§ **Records supplied**:
________

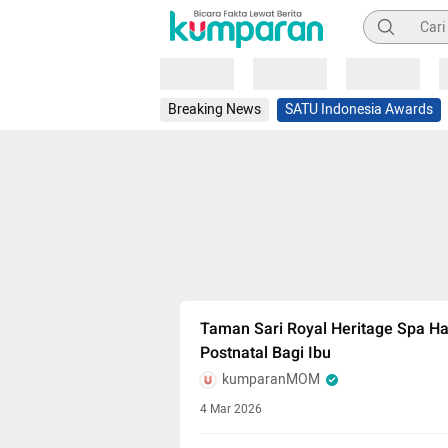
Pencarian
Loading
Loading
Loading
Breaking News
SATU Indonesia Awards
Taman Sari Royal Heritage Spa Ha
Postnatal Bagi Ibu
kumparanMOM
4 Mar 2026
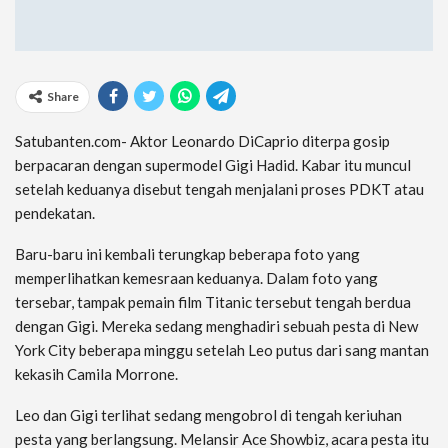
Share
Satubanten.com- Aktor Leonardo DiCaprio diterpa gosip
berpacaran dengan supermodel Gigi Hadid. Kabar itu muncul
setelah keduanya disebut tengah menjalani proses PDKT atau
pendekatan.
Baru-baru ini kembali terungkap beberapa foto yang
memperlihatkan kemesraan keduanya. Dalam foto yang
tersebar, tampak pemain film Titanic tersebut tengah berdua
dengan Gigi. Mereka sedang menghadiri sebuah pesta di New
York City beberapa minggu setelah Leo putus dari sang mantan
kekasih Camila Morrone.
Leo dan Gigi terlihat sedang mengobrol di tengah keriuhan
pesta yang berlangsung. Melansir Ace Showbiz, acara pesta itu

________

§ **What is required**: Find each line in the records that contains the string "dengan", treating uppercase and lowercase as different, and copy those lines out in full.

§ **Output below**:
berpacaran dengan supermodel Gigi Hadid. Kabar itu muncul
dengan Gigi. Mereka sedang menghadiri sebuah pesta di New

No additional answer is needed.